Walgreens has announced a new application program interface that allows third-party developers to incorporate the ability to scan barcodes from prescription bottles.
The API will allow consumers to use third-party apps to renew prescriptions at the pharmacy chain’s more than 8,000 locations.
“People continue to become increasingly engaged with their mobile devices and use the technology to help make their day-to-day lives easier,” Abhi Dhar, e-commerce chief technology officer at Walgreens, said in a statement. “By incorporating the Walgreens Prescription API, mobile app developers are providing users with an easy way to refill prescriptions and help them properly take their medication.”
Walgreens offers a similar API for in-store photo services called QuickPrints SDK and API, allowing developers to incorporate the ability to print photos from a mobile app in the pharmacy chain’s stores.
A $4.99 mobile personal health app for the iPad called Healthspek now incorporates the Walgreens API and allows users to refill prescriptions. The $1.99 iOS app PocketPharmacist for the iPhone and iPad also enables medicine-bottle scanning using the API, which Walgreens announced on Feb. 4.
Before offering the API, Walgreens had integrated a Refill by Scan feature in its own app, available for iOS, Android and BlackBerry. Users receive a text message from Walgreens when their medications are ready for pickup.
More than 40 percent of Walgreens’ online refill requests originate from the chain’s mobile app, according to MobiHealthNews.
The Walgreens native app allows users to find retail locations, set medication reminders, research information on medications, order photos and make appointments at its in-store Take Care Health System clinics, where board-certified nurse practitioners are available to provide exams.
A CVS Pharmacy app for iOS and Android offers similar medication-scanning capabilities.

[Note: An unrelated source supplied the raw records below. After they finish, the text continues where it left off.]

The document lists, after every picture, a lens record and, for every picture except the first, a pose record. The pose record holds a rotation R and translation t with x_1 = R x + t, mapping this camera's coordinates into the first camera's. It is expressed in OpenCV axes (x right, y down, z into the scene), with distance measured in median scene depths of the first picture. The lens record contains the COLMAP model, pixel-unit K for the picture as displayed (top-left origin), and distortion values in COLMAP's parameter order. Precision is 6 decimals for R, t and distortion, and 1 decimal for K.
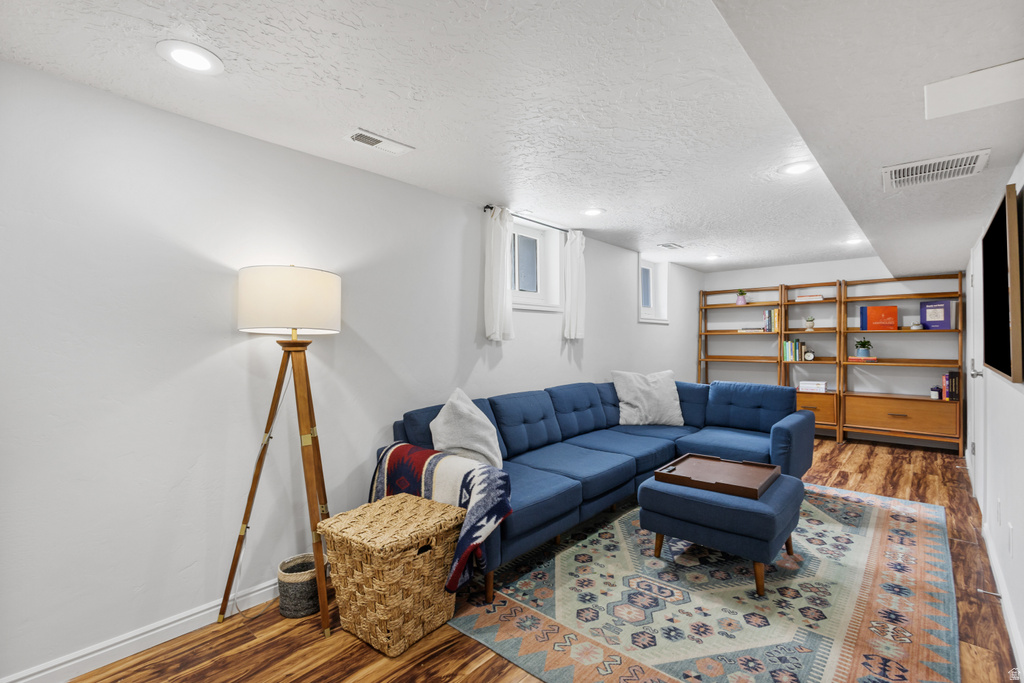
lens RADIAL K [[474.8, 0, 512.6], [0, 474.8, 343.9], [0, 0, 1]] dist [0.007292, -0.001285]
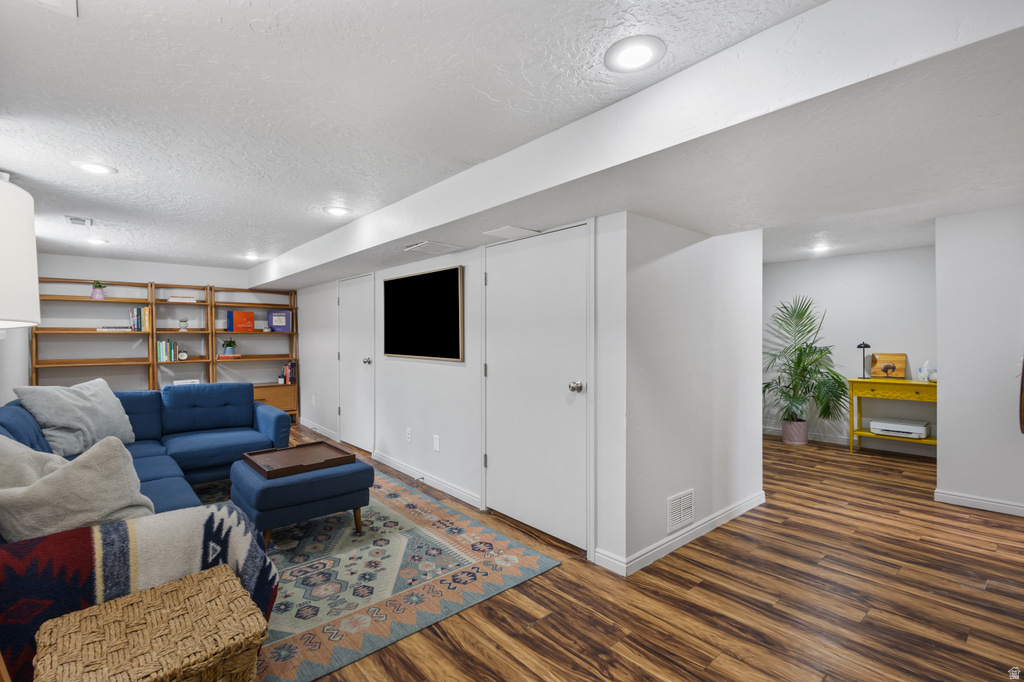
lens RADIAL K [[474.8, 0, 513.5], [0, 474.8, 339.1], [0, 0, 1]] dist [0.007292, -0.001285]
pose [[0.118166, -0.001371, 0.992993, -0.363861], [0.008612, 0.999963, 0.000355, -0.005231], [-0.992957, 0.008510, 0.118173, 0.198626]]
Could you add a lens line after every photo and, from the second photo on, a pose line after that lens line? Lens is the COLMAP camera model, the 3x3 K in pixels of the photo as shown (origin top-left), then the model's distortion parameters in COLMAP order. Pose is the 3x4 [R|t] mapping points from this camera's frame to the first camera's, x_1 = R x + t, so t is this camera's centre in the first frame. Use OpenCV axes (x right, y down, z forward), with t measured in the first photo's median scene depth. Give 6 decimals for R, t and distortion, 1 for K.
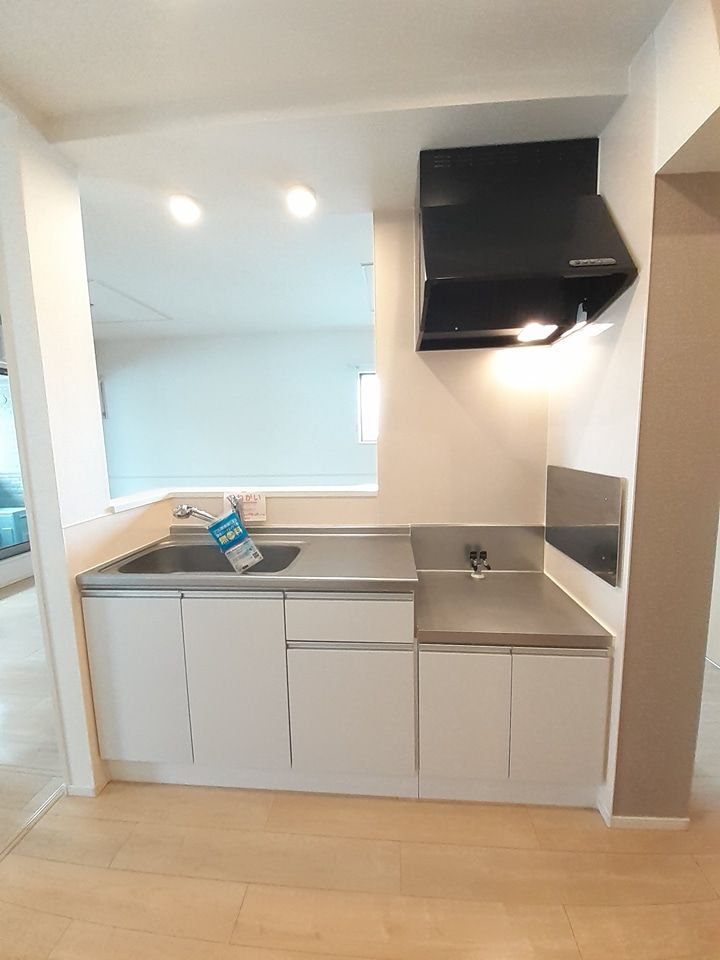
lens RADIAL K [[382.7, 0, 367.0], [0, 382.7, 484.6], [0, 0, 1]] dist [-0.000833, -0.000425]
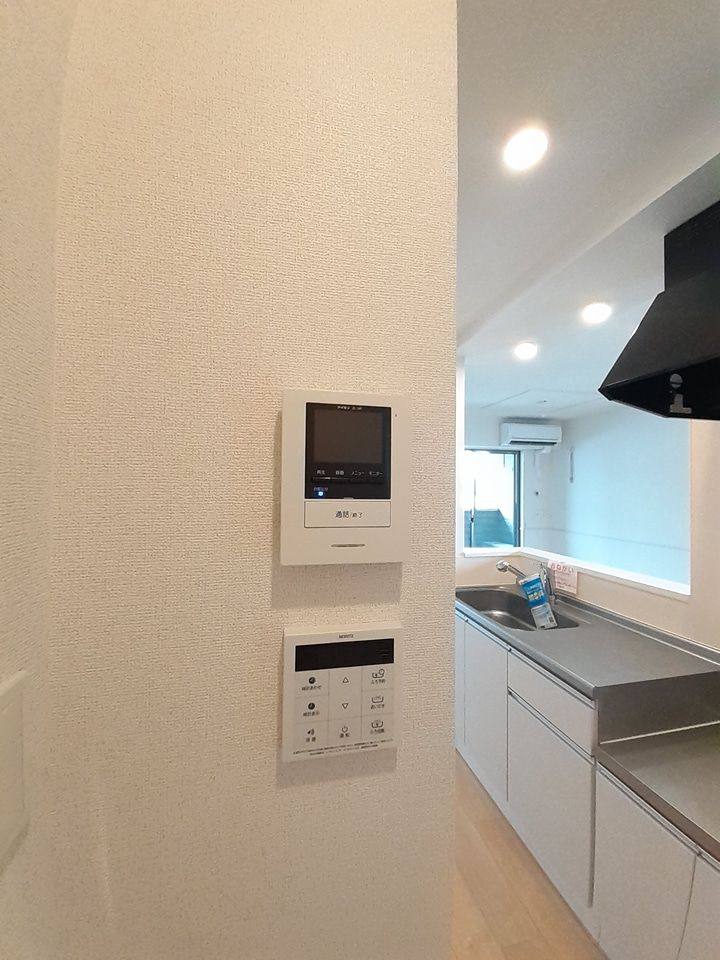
lens RADIAL K [[382.7, 0, 357.5], [0, 382.7, 484.1], [0, 0, 1]] dist [-0.000833, -0.000425]
pose [[0.295088, 0.010863, -0.955408, 0.627777], [-0.130307, 0.991050, -0.028979, -0.108038], [0.946543, 0.133048, 0.293863, 0.069006]]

The app allows users to scan prescription barcodes using a smartphone’s camera. It also provides the ability to identify pills by imprint, shape or colors.

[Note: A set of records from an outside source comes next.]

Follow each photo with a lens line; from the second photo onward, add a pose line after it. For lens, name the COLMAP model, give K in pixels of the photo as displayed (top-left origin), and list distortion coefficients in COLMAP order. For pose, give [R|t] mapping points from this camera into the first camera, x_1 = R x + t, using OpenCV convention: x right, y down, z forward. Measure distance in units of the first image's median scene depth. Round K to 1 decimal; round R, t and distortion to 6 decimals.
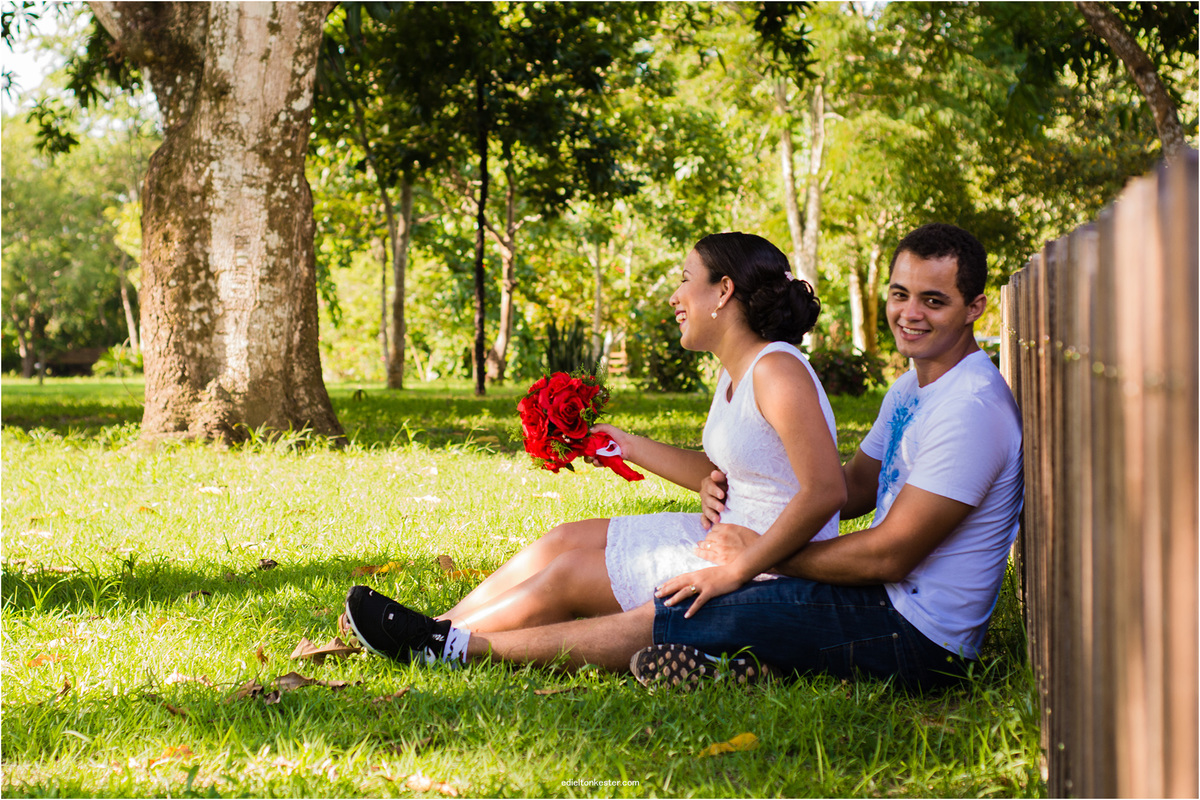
lens RADIAL K [[2609.9, 0, 600.0], [0, 2609.9, 400.0], [0, 0, 1]] dist [0.006169, -0.073969]
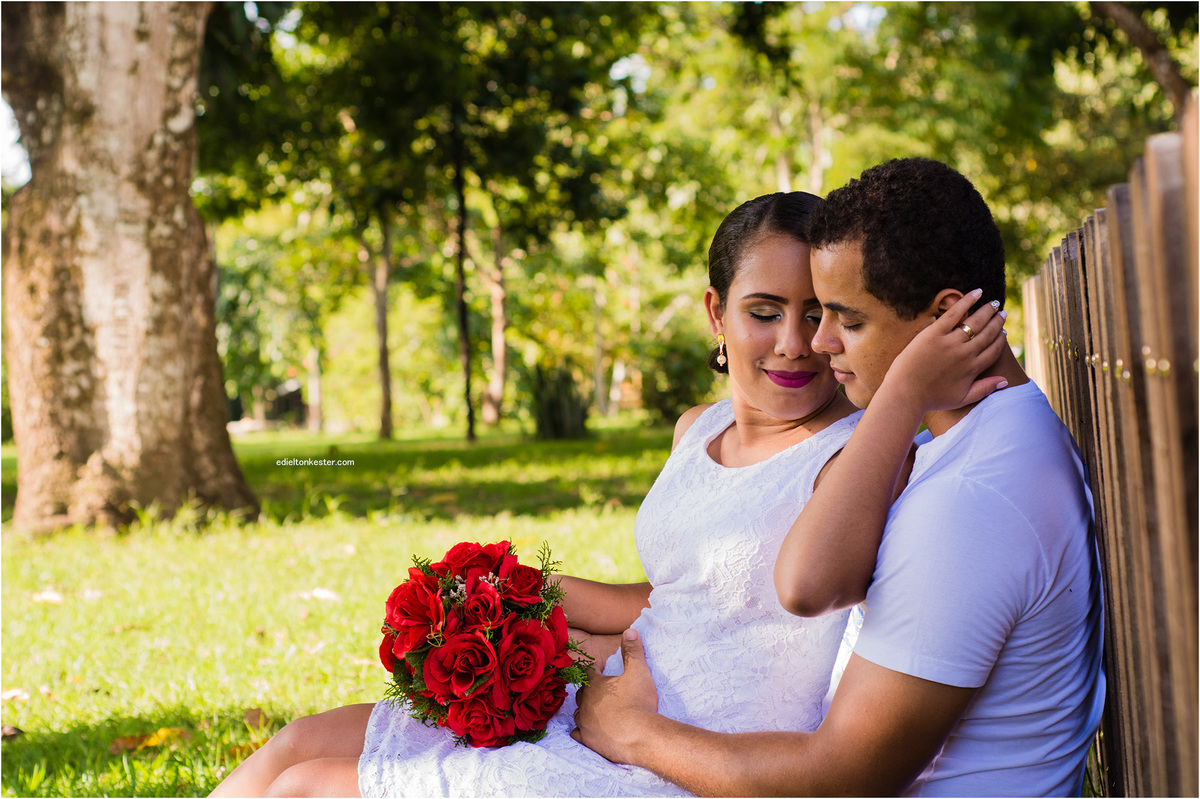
lens RADIAL K [[2591.9, 0, 600.0], [0, 2591.9, 399.5], [0, 0, 1]] dist [-0.025421, -0.202894]
pose [[0.998314, -0.057661, -0.006613, 0.010714], [0.057566, 0.998247, -0.013732, -0.002097], [0.007393, 0.013329, 0.999884, 0.078770]]
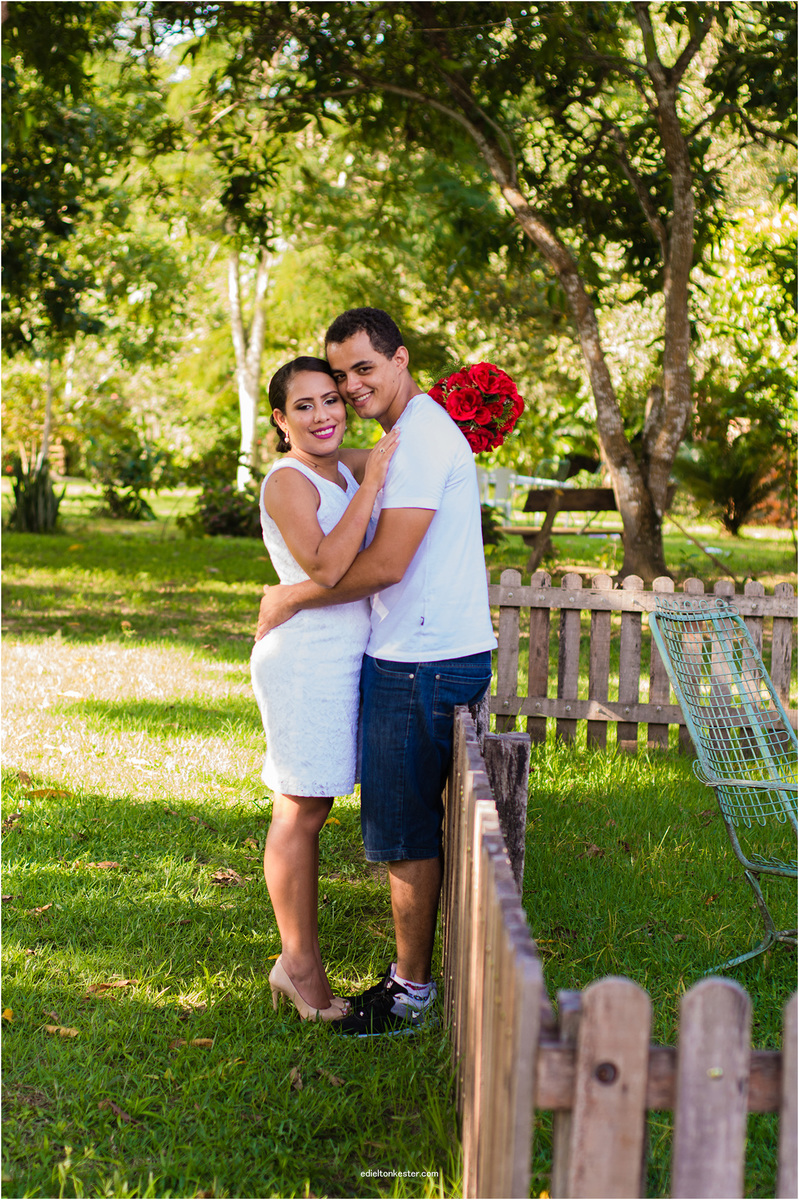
lens RADIAL K [[2609.9, 0, 399.5], [0, 2609.9, 600.0], [0, 0, 1]] dist [0.006169, -0.073969]
pose [[0.989255, 0.035448, 0.141836, -0.015178], [-0.041293, 0.998406, 0.038477, -0.022737], [-0.140246, -0.043921, 0.989142, -0.092618]]
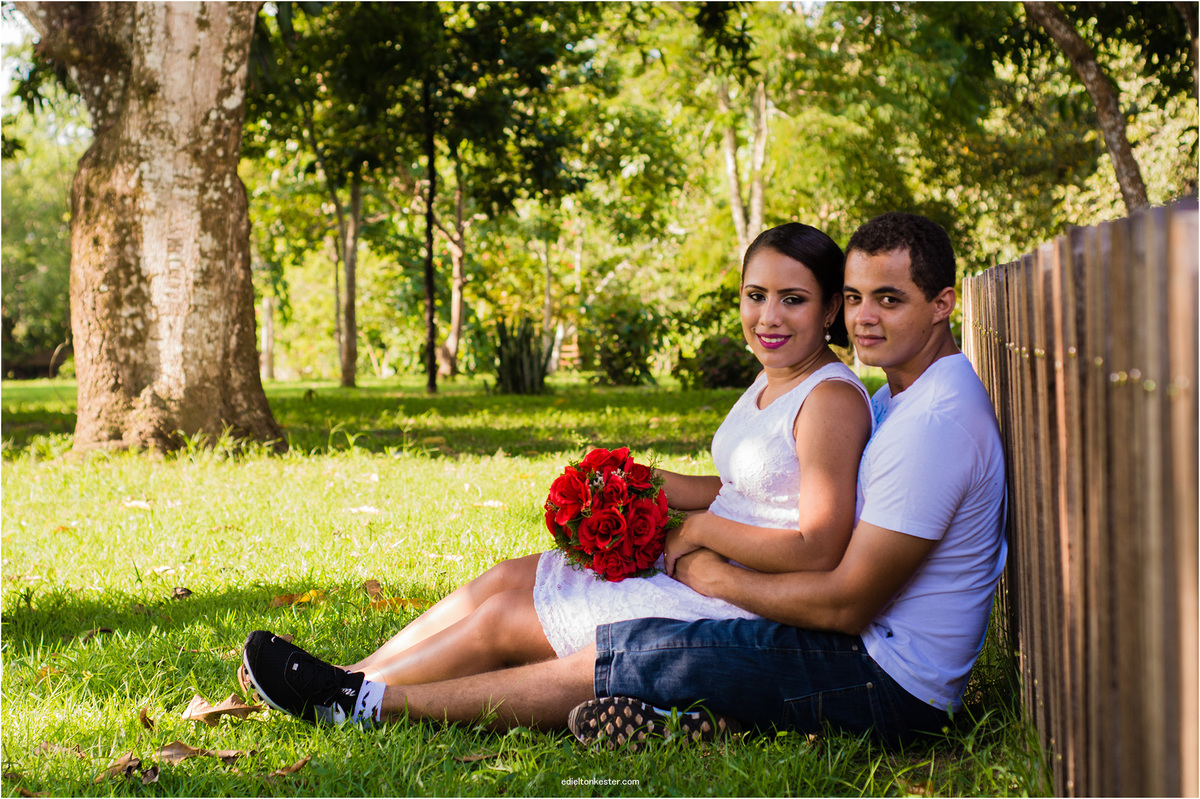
lens RADIAL K [[2525.7, 0, 600.0], [0, 2525.7, 399.5], [0, 0, 1]] dist [0.005926, -0.128941]
pose [[0.999671, -0.017903, 0.018341, 0.001548], [0.017845, 0.999835, 0.003340, -0.001559], [-0.018397, -0.003012, 0.999826, 0.027187]]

Third-party developers can register for a user account on the Walgreens Developer Portal to access the API. They then receive an API key to access the service.
The goal of incorporating the Refill by Scan feature into mobile applications is to increase medication compliance and boost personal health management, Walgreens reported.
By opening its Refill by Scan feature to third-party developers, Walgreens is looking to tap the “creativity of the developer community,” Dhar told MobiHealthNews.
Walgreens is offering the API for iOS version 3.2 and higher, Android version 2.3 and higher, Windows Phone 7 and 7.5, and BlackBerry version 6.0 and higher. The pharmacy chain built the checkout pages for the API using jQuery Mobile, an HTML5-based user interface system for mobile device platforms.
Barcode scanning is a growing trend in health care as the industry looks to scan records from paper into digital form.
In addition to consumer prescription refills, hospitals use similar barcode-scanning technology to track medication vials throughout a hospital workflow. Health care organizations are using barcoding technology to link patient data with electronic health records and keep track of surgical equipment. Companies that offer data-capture technology include Hewlett-Packard, Intermec, Lexmark and Zebra Technologies.